### Prompt
In the entries below, find every line holding the string "vertical" and collect it.

(Stored data)
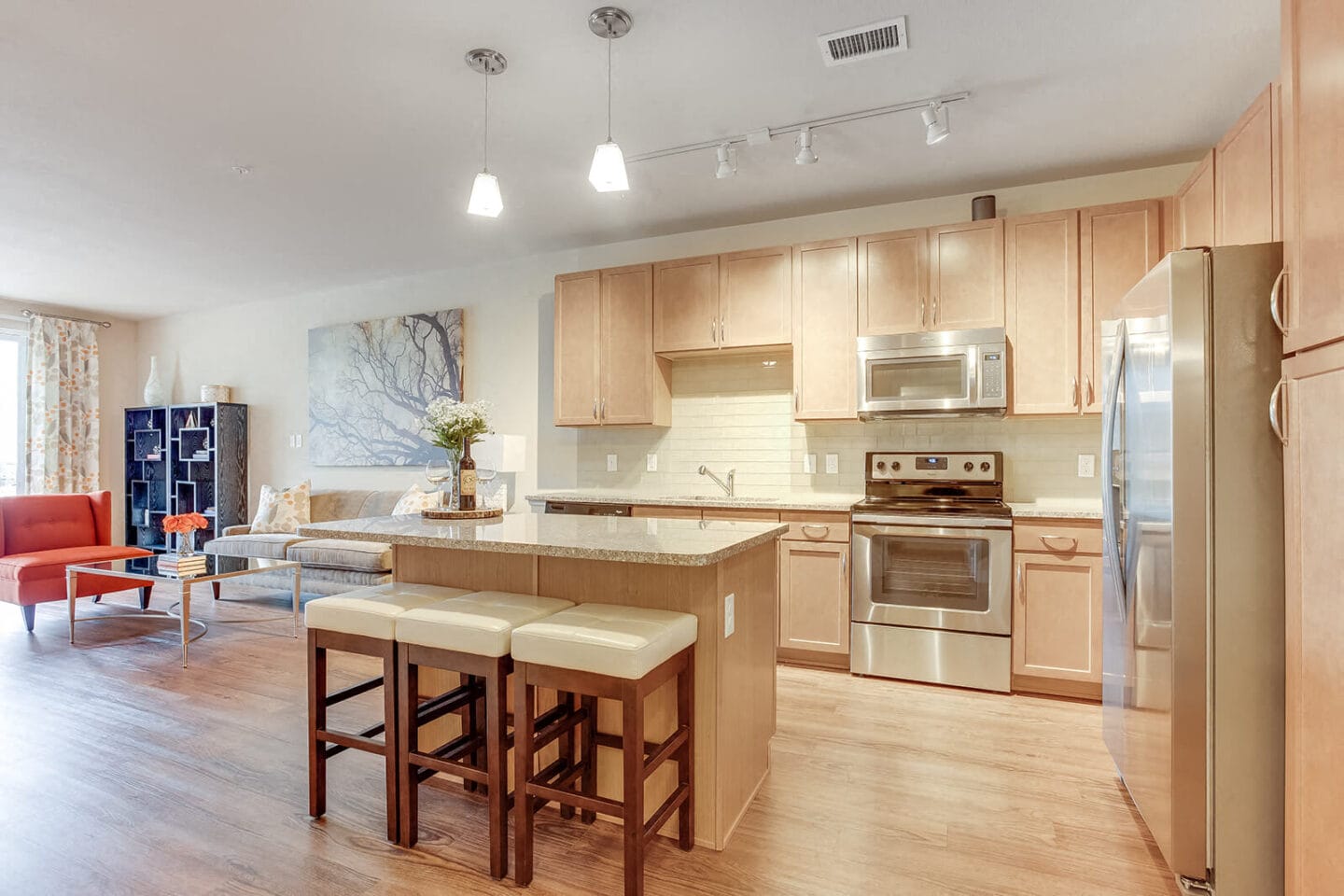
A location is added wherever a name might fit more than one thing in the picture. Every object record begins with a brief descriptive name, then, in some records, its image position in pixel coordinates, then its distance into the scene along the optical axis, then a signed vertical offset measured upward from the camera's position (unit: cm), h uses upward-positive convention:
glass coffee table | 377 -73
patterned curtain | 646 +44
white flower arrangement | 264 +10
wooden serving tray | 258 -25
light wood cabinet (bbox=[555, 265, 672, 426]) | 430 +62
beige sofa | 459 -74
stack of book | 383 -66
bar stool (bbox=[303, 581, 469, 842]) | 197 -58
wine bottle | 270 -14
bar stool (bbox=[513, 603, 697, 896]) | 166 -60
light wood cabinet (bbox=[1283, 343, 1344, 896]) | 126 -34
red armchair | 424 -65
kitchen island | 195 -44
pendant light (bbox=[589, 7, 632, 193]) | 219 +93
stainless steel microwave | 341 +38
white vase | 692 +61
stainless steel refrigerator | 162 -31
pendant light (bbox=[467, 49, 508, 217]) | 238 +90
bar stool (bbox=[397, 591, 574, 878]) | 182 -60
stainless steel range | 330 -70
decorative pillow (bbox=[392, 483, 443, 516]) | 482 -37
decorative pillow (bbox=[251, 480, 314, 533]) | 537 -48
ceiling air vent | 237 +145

==

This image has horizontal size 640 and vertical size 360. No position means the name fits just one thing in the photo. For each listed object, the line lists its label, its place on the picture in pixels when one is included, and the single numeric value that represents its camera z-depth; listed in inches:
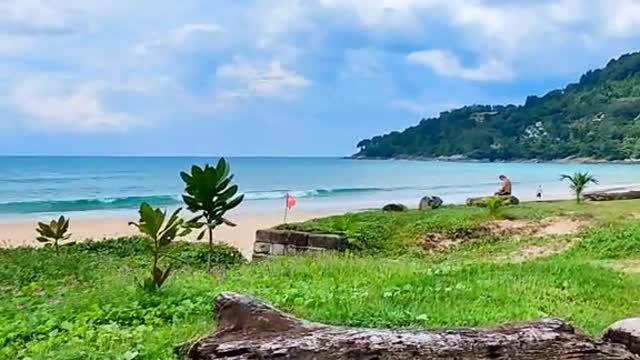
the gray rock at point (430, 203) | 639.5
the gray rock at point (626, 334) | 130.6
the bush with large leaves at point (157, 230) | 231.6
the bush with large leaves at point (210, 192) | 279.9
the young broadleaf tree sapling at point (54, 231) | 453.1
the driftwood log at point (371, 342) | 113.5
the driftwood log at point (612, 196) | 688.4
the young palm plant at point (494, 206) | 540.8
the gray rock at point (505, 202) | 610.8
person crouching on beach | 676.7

### Solution to this task
A location is added wherever a name might fit more than one thing in the picture. Every object record begins with a brief descriptive name, then, in some records, its image position in pixel coordinates, then its distance into the scene along the optical axis, then a signed vertical offset measured upward from the camera's position (unit: cm), h uses upward-positive convention:
This image has horizontal size 640 and vertical size 360. No position means the name fits just one thing in the photo. For each listed object, the line lists its label, its place on the picture in pixels when one is included, and the single numeric value that represents its camera z-depth; listed in inches:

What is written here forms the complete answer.